GNOME can be compiled without PulseAudio, although this is not what the developers intended.
Anyway, I like it: it has some neat features, and the per-stream volume setting has proven pretty useful to me. I also never had problems with the new versions with all the recommended patches.
BTW, I'm still searching for a Slackware fan who likes things like PulseAudio and the modern *kit stuff.
GNOME can be compiled without PulseAudio, although this is not what the developers intended.
Anyway, I like it: it has some neat features, and the per-stream volume setting has proven pretty useful to me. I also never had problems with the new versions with all the recommended patches.
Ivishti,
So is pulse audio part of Gnome then? Does this mean that any Gnome based distro will have to incorporate pulse audio as new versions of Gnome are released?
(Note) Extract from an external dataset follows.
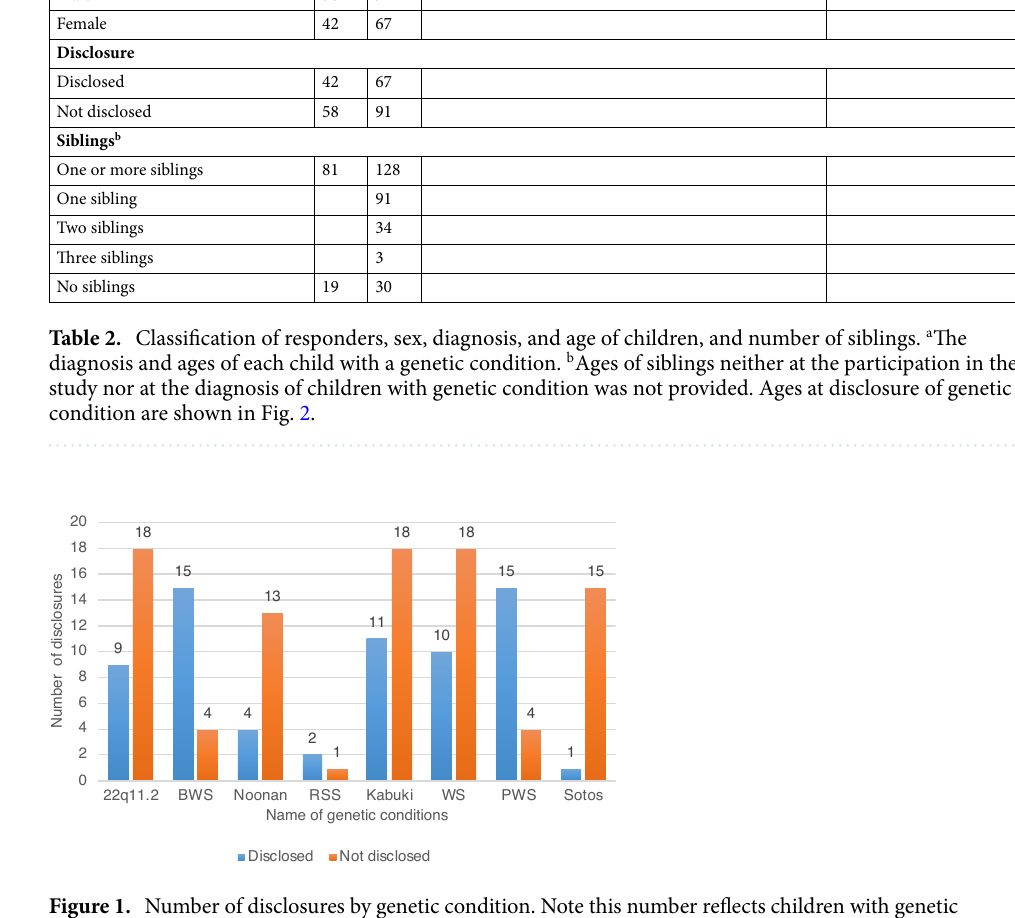
Figure 1. Number of disclosures by genetic condition. Note this number reflects children with genetic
I noticed that your Livno distro uses Gnome. Does Livno use pulse audio? And if so, do you find that pulse use more of your CPU compared to alsa?
Quote:
Originally Posted by Ivshti
BTW, I'm still searching for a Slackware fan who likes things like PulseAudio and the modern *kit stuff.
In my opinion, I'd skip pulse unless you are using it for a reason. I used pulse to capture sound from JACK-unaware applications (that cannot be compiled to support JACK, like Skype or Flash in Firefox). I would never run it as a permanent sound daemon...it really is not necessary and does not improve anything IMO. If you have a reason for running pulse, then go ahead, but I would use it sparingly and only when necessary. It is not the best, most stable sound daemon I have ever seen. Far from it, in fact.
I have a home recording studio set up and use JACK for this purpose. For day-to-day operation, ALSA is great. I am one who avoids pulseaudio like the plague. I can patch all kinds of equipment together physically and with JACK, but pulseaudio has always confused me. It seems very unintuitive and just plain klunky.
I installed Gnome SlackBuild 2.26 on top of Slackware64 13.0. I made use of PulseAudio to get simultaneous sound output between my host and VirtualBox VM's. With ALSA alone, I didn't have any trouble with multiple sources on the host. VirtualBox was my only roadblock. After using Pulse for a while, I began to run into intermittent no-audio issues on both host and guest OS's.
I got the itch to try AlienBOB's KDE 4.4.2 packages, so I upgraded to -current. I just installed VirtualBox 3.1.6 PUEL, and everything is working great with just ALSA.
PulseAudio is developed independently from GNOME. However, GNOME is able to use PulseAudio as the default sound server.
Every application that supports ALSA can, but this is due to the pulseaudio alsa plugin. GNOME can use PulseAudio directly using it's own API.
GNOME also has tools which are able to use PulseAudio's abilities for additional functionality in the desktop.
And BTW, Linvo does include PulseAudio and I'm happy with that desicion.
I _DO_ agree that PulseAudio creates some issues, but IMO, most of them are in the past now. A lot of things have changed and PulseAudio is supported by large projects like Ubuntu and Fedora.
Personally, I think that this "abstraction layer" (a better name: a sound server) is needed to provide some additional functionality and flexibility to the sound. Honestly, I think PulseAudio is a bit bloated, but everything else isn't functional enough.